I battellieri del Mediterraneo

25 giugno 2011 di: Luthien Cangemi

La mattina prendo il caffè con qualche biscotto tanto per svegliarmi un po’, scendo per strada e do inizio alla mia giornata. Come prima tappa passo alle poste per pagare un paio di cose arretrate, e già il nome delle “poste” dovrebbe incutere timore a qualunque individuo sia al di qua che al di là dello sportello. Segue così l’attesa dell’autobus di 50 minuti, quando finalmente salgo, chiedo all’autista se l’AMAT possiede una tabella orari di cui possono disporre anche i cittadini, nel caso in cui volessimo evitare di marcire sotto il caldo sole di Sicilia, lui mi risponde che l’azienda per cui lavora è in coma, per cui anche gli utenti lo sono e non c’è alcuna speranza di progresso.

Scendo alla fermata della Facoltà, un po’ provata dalla prospettiva di un “coma sociale e aziendale” e mi reco in biblioteca per prendere alcuni libri in prestito; la bibliotecaria è anziana e sconfortata, mi confessa che il prossimo mese andrà in pensione e non c’è nessuno che occuperà il suo posto perché anche qua il turnover non c’è da anni, per cui chiuderanno anche quella biblioteca del dipartimento.

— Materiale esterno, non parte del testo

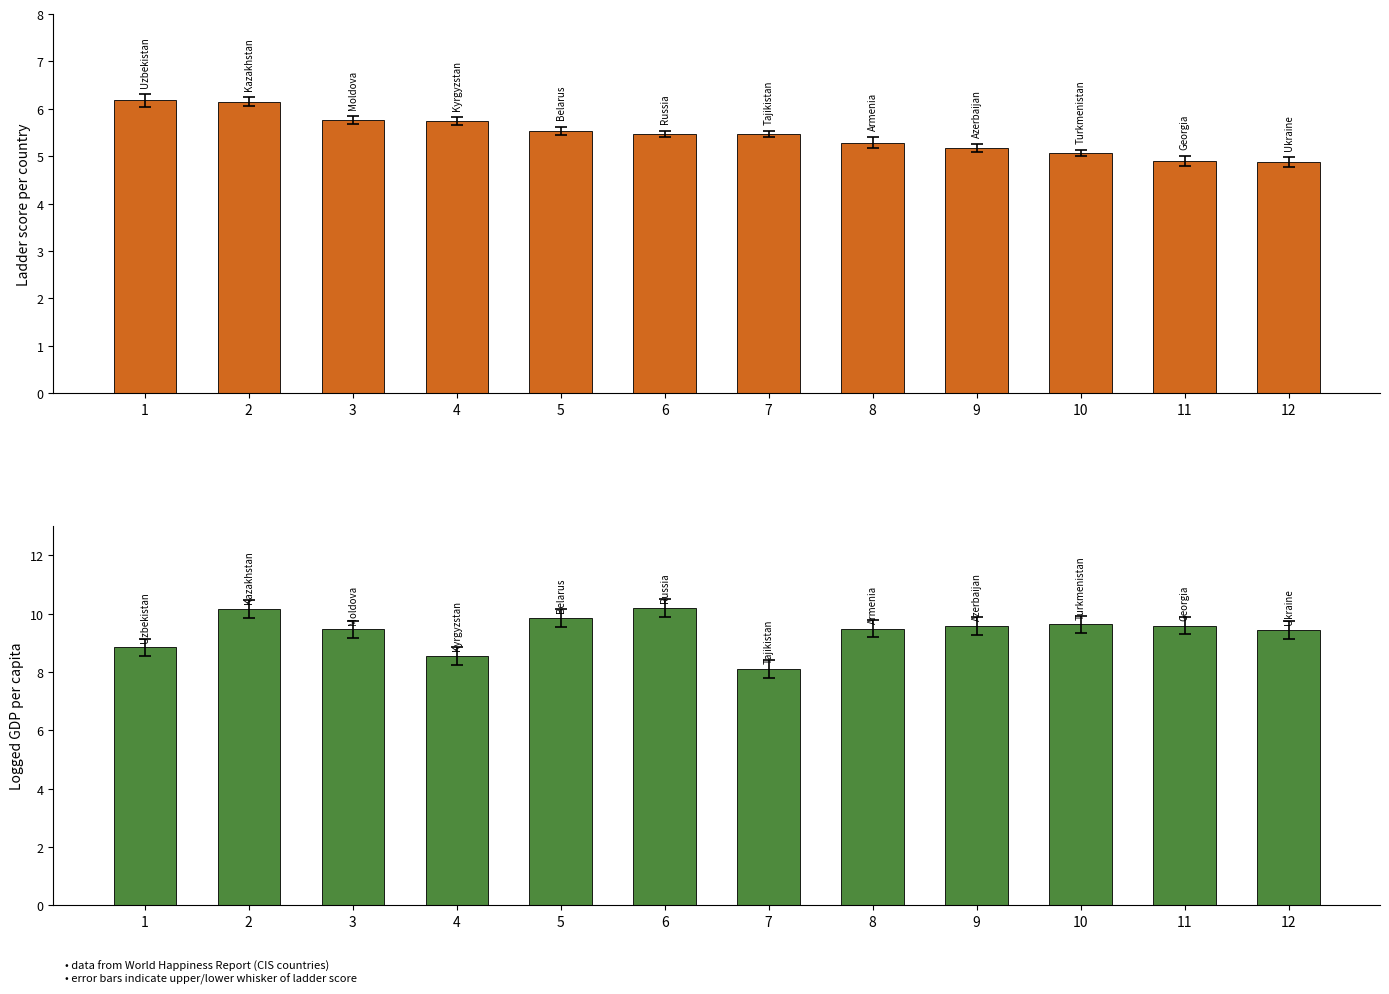

Is the value of Ladder score at 11 greater than the value of Logged GDP per capita at 9?

No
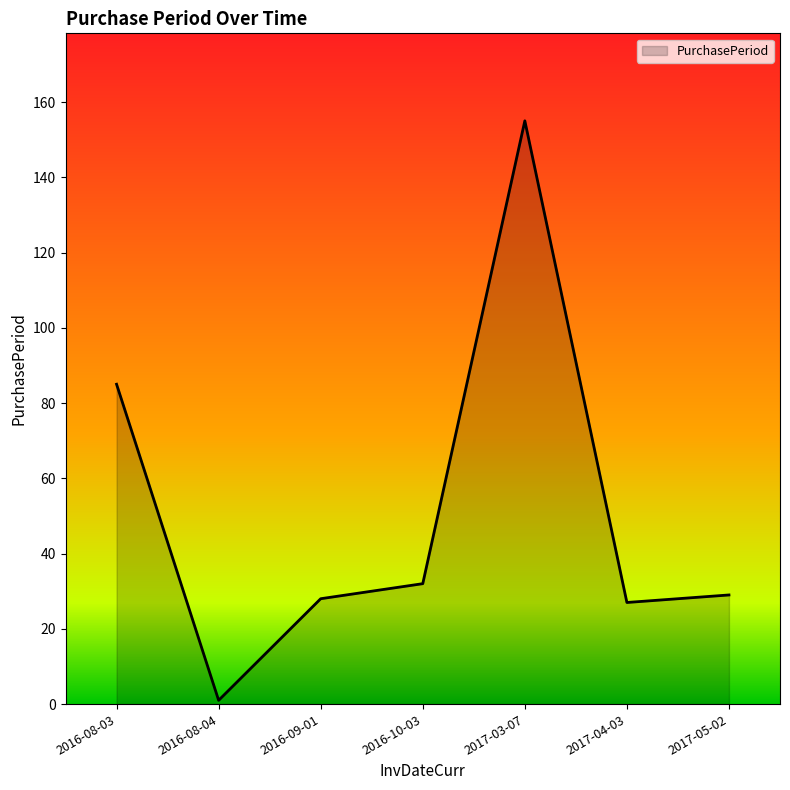

At which category does the chart reach its minimum across all series?

2016-08-04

Esco dalla biblioteca e mi reco all’entrata principale della Facoltà per fumare una sigaretta. Vedo tanti gruppi di giovani che fumano e scherzano, altri che preferiscono il binomio fumare-contestare. Ebbene sì, si agitano nei discorsi che si accavallano: parlano di politica, di quanto siano disillusi dalle prospettive future, che il sistema dei crediti non da accesso ai concorsi a cattedra, dell’energia che avevano durante i primi anni di studio e adesso non ne hanno più, da quando il Sapere è diventato una questione di numeri che crescono in proporzione all’importanza di una materia nell’ambito del corso.

Non sono ancora arrivata all’ora di pranzo e ho visto gli Italiani che trascinano un’Italia malata, ho visto la povertà di spirito data dalla stanchezza e dalla frustrazione, la stessa che Ilya Repin attribuisce ai suoi “battellieri del Volga” . Uomini che trascinano faticosamente, legati come prigionieri da uno Stato padrone, la nave su per il corso del fiume Volga. Scene di vita che il realismo russo racconta. Gli stessi “Battellieri del mediterraneo” che vedo tutti i giorni trascinarsi per le vie della mia città. Eppure Repin dipinge un giovane, l’unico ragazzo tra uomini malati – rappresentazione di uno Stato che ha iniziato la sua parabola di declino, dove non si può più perseverare sugli stessi schemi di sfruttamento sui quali ha giocato finora -, questi cerca di divincolarsi dai lacci che gli cingono le spalle, ma soprattutto il giovane biondo guarda oltre. Il suo sguardo non segue nessun’altra direzione già presente nel dipinto; cerca con curiosità e un pizzico d’innocenza qualcosa che va oltre i suoi compagni di sventura, spinto da una voglia di progresso e miglioramento. Chi è che in Italia ha il coraggio di guardare con altrettanta innocenza al di là dei confini del tempo e dello spazio?

Repin e i suoi Ambulanti russi ci insegnano che c’è sempre un’altra possibilità: un battello fumante, nascosto all’orizzonte, s’intravede alla destra della nave trainata dai malcapitati. Un rimorchio che può sostituirsi alle fatiche dell’uomo, un’alternativa allo sfruttamento fisico dei russi dell’Impero zarista e quello psico-fisico degli italiani del XXI secolo.


2 commenti su questo articolo:

  1. Rosanna Pirajno scrive:

    interessante metafora, complimenti

  2. annaira ladidà ladidà scrive:

    concordo,metafora vincente davvero..amaro,ma tuttavia ancora un po’ speranzoso,realistico e combattivo,consapevole delle avversità ma incapace di arrendersi,come la valchiria che l’ha scritto!brava!